SUPPLIED PASSAGE —
*** Block opens ***

A predictive model in a publication is great. A working GitHub repo that runs, explains, and evolves is better. That is how real science moves forward. Transparency, sharing, and building on what came before.
We have written an editorial that is in review showing how GitHub usage is growing in drug discovery, with about a 60% jump in publications that reference it from 2023 to 2024. That is significant.
What is GitHub and why it matters here
GitHub is a platform that hosts code and manages change using Git. It helps teams track edits, review work, and collaborate in the open. For drug discovery, that matters because AI projects include complex software stacks and data that must be easy to find, access, interoperate with, and reuse. These are the FAIR principles. Containers like Docker and Singularity package code with exact dependencies so other labs can run the same workflow. Together with GitHub, this makes results reproducible and lets peers inspect, confirm, and build on prior work.

*** Block closes ***

PROBLEM STATEMENT — Set down the part of the passage on GitHub in drug discovery starting with "A predictive model" and going on through "That is significant.", without changing a word.

INFORMATION GIVEN —

*** Block opens ***

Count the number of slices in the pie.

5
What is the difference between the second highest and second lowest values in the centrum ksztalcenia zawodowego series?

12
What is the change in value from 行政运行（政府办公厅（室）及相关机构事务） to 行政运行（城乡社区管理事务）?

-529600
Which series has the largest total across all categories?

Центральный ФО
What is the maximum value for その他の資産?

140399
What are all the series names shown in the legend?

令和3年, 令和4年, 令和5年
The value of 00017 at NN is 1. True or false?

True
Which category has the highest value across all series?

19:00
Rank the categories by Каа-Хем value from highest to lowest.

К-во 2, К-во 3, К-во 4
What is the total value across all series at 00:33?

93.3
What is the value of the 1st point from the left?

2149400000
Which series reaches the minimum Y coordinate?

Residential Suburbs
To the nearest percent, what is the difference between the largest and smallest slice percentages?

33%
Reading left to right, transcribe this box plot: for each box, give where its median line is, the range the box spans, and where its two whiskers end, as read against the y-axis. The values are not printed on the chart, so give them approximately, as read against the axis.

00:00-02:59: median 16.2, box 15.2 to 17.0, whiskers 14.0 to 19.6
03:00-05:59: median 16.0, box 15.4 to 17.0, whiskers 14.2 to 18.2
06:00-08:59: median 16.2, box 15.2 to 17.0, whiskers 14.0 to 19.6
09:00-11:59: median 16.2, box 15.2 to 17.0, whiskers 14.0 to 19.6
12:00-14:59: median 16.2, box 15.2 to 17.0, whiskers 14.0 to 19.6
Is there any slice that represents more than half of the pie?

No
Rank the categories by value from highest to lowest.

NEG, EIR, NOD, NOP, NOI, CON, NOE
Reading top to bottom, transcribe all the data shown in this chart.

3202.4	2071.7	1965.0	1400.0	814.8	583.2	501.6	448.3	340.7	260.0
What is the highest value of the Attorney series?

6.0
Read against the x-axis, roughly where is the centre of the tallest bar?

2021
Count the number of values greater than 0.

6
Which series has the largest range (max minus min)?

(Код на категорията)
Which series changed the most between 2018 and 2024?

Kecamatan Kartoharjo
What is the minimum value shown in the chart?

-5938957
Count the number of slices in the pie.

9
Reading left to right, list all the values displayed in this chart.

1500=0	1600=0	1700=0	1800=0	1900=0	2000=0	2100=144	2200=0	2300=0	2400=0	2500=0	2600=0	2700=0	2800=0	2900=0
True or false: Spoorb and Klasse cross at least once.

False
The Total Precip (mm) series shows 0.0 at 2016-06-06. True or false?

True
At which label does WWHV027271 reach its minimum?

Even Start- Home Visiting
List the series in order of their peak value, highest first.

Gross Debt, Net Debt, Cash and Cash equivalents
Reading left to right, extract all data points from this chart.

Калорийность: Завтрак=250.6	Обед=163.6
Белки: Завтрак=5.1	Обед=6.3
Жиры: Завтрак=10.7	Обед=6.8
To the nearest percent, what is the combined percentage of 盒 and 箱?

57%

*** Block closes ***

PROBLEM SOLUTION —
A predictive model in a publication is great. A working GitHub repo that runs, explains, and evolves is better. That is how real science moves forward. Transparency, sharing, and building on what came before.
We have written an editorial that is in review showing how GitHub usage is growing in drug discovery, with about a 60% jump in publications that reference it from 2023 to 2024. That is significant.